O Advento da Terapia Génica

O Advento da Terapia Génica


A terapia destina-se a combater a leucemia linfoblástica aguda em crianças e jovens que não respondem à terapia convencional. As revistas da especialidade e os media têm sido unânimes em destacar a nova terapia como um marco científico extraordinário


A agência reguladora americana dos alimentos e medicamentos (FDA) aprovou a primeira terapia génica nos EUA no passado mês de Agosto. Desenvolvida pela farmacêutica Novartis e designada por Kymriah, a terapia destina-se a combater a leucemia linfoblástica aguda em crianças e jovens que não respondem à terapia convencional. As revistas da especialidade e os media têm sido unânimes em destacar a nova terapia como um marco científico extraordinário. O entusiasmo justifica-se pelos excelentes resultados obtidos em ensaio clínico (83% de remissão num universo de 63 pacientes após 3 meses) e pela antevisão de que terapias equivalentes possam ser usada noutros tipos de tumores. Por outro lado, destaca-se a natureza revolucionária da abordagem seguida e dos agentes terapêuticos utilizados, que são radicalmente diferentes dos medicamentos injectáveis comuns.
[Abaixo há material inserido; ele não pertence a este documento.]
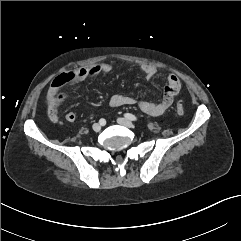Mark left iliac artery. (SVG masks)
<instances>
[{
	"mask_svg": "<svg viewBox=\"0 0 241 241\" xmlns=\"http://www.w3.org/2000/svg\"><path fill=\"white\" fill-rule=\"evenodd\" d=\"M124 116L131 121H137V117L131 113H126Z\"/></svg>",
	"mask_w": 241,
	"mask_h": 241,
	"instance_id": "44dca946",
	"label": "left iliac artery"
}]
</instances>
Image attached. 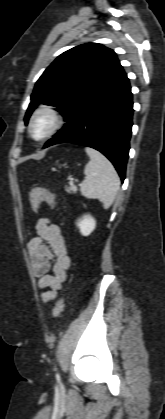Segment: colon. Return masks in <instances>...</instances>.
I'll return each mask as SVG.
<instances>
[{"label": "colon", "mask_w": 165, "mask_h": 419, "mask_svg": "<svg viewBox=\"0 0 165 419\" xmlns=\"http://www.w3.org/2000/svg\"><path fill=\"white\" fill-rule=\"evenodd\" d=\"M30 205L34 211H37L42 203H47L52 207L56 206L54 194L44 187L33 188L30 193ZM64 309V300L60 298L53 307L54 317H59Z\"/></svg>", "instance_id": "colon-1"}]
</instances>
A terapia em questão utiliza células do sistema imunitário do paciente (linfócitos T) que foram modificadas de modo a exibirem na sua superfície uma proteína quimérica (CAR). Equipadas com esta proteína (parte de rato e parte humana), as células CAR-T passam a reconhecer e promover a eliminação das células cancerosas. A modificação das células T em células CAR-T é efectuada introduzindo nas células o gene que contém a informação necessária à síntese da proteína CAR. Este processo recorre a vírus geneticamente alterados em laboratório de modo a transportar os genes de forma eficaz até às células T. O processo é complexo, e envolve a remoção inicial das células T do paciente, o seu envio para instalações de manufactura dedicadas à modificação genética, e o seu re-envio à unidade hospitalar onde são finalmente re-introduzidas no paciente. O que o ensaio clínico referido acima mostrou foi que, contrariamente às células T originais, as células CAR-T destroem as células tumorais de forma muito eficaz. E embora possam ocorrer efeitos secundários potencialmente fatais, estes são controláveis utilizando medicação específica.

A terapia com células CAR-T geneticamente modificadas levanta pontos de reflexão interessantes. Em primeiro lugar é importante reconhecer que o resultado concreto obtido pela Novartis deriva de um esforço colectivo mais vasto da comunidade científica e da sociedade. O marco que agora se celebra é de facto a ponta de um icebergue, que assenta numa miríade de pequenos e grandes avanços científicos e tecnológicos nas áreas da biologia celular e molecular, bioquímica, oncologia e bioengenharia, entre outras. Sem esse investimento de mais de 70 anos em investigação fundamental e aplicada, o fruto que agora se colhe não teria crescido.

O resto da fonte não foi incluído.